▸ Data provided

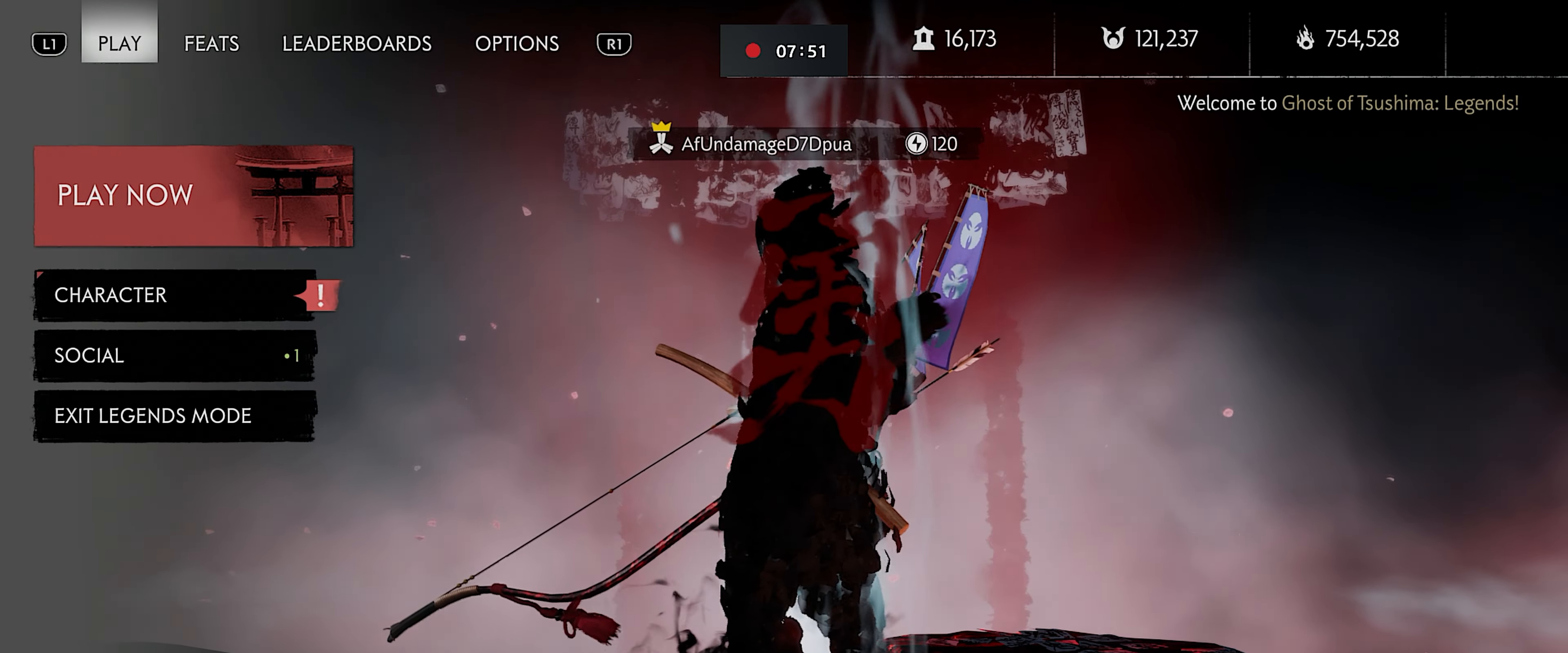
{"buttons": [], "left_stick": "center", "right_stick": "center", "events": []}
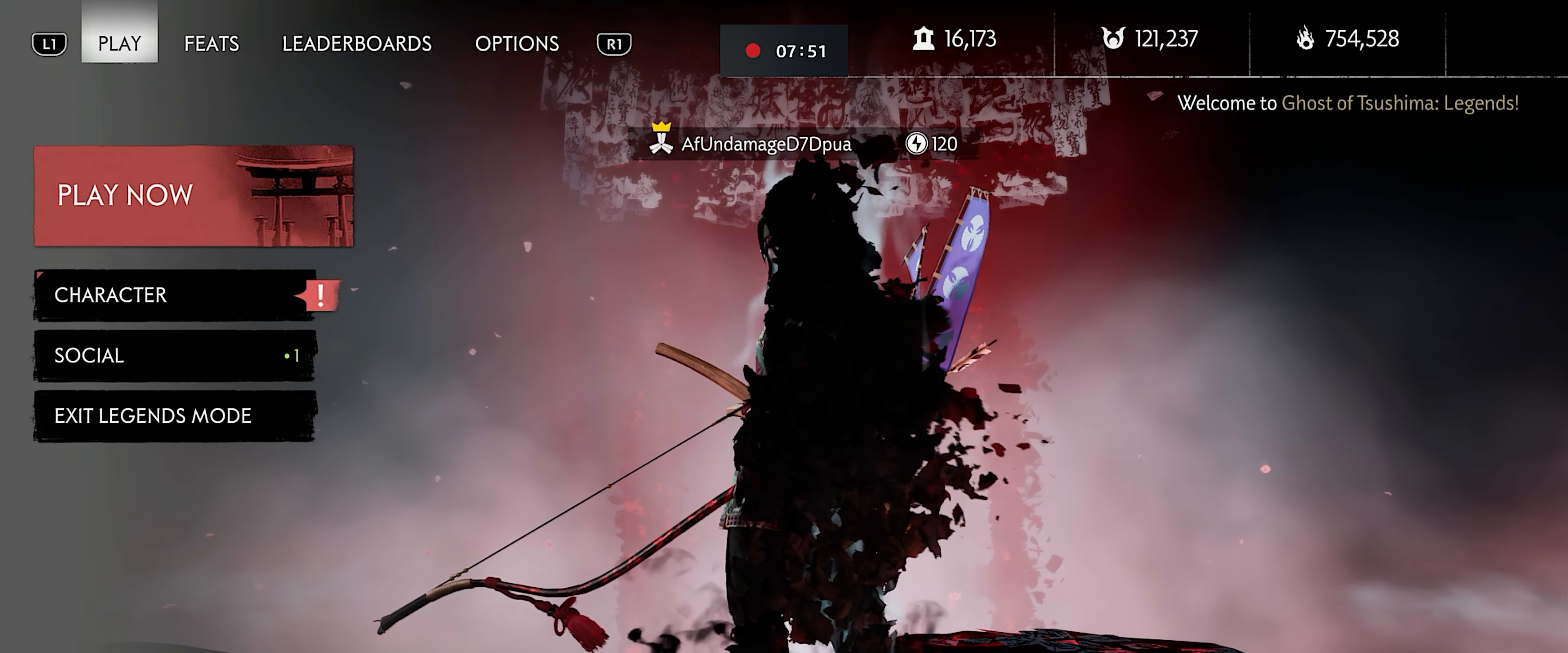
{"buttons": [], "left_stick": "center", "right_stick": "center", "events": []}
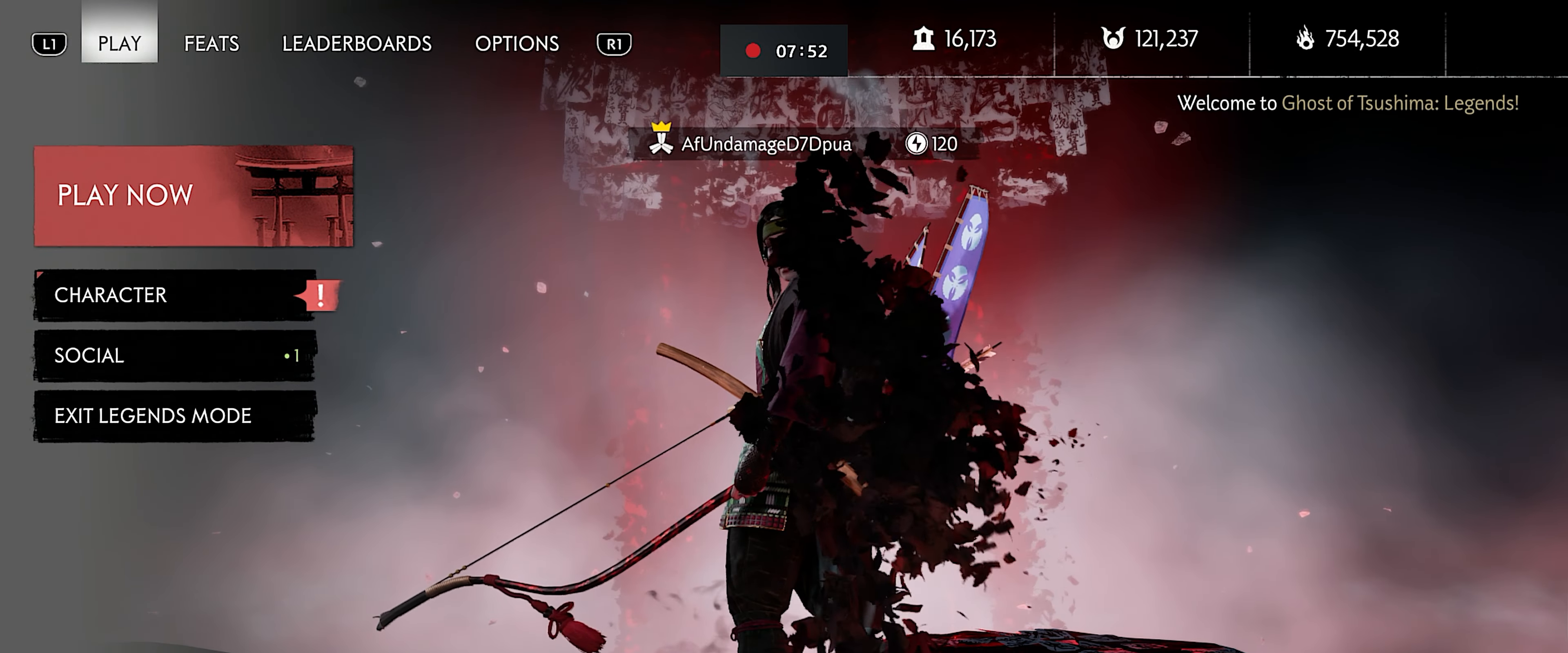
{"buttons": [], "left_stick": "center", "right_stick": "center", "events": []}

▸ What needs to be done
Write the listing above out again word for word, excluding all images.

▸ Reply to the exercise
{"buttons": [], "left_stick": "center", "right_stick": "center", "events": []}
{"buttons": [], "left_stick": "center", "right_stick": "center", "events": []}
{"buttons": [], "left_stick": "center", "right_stick": "center", "events": []}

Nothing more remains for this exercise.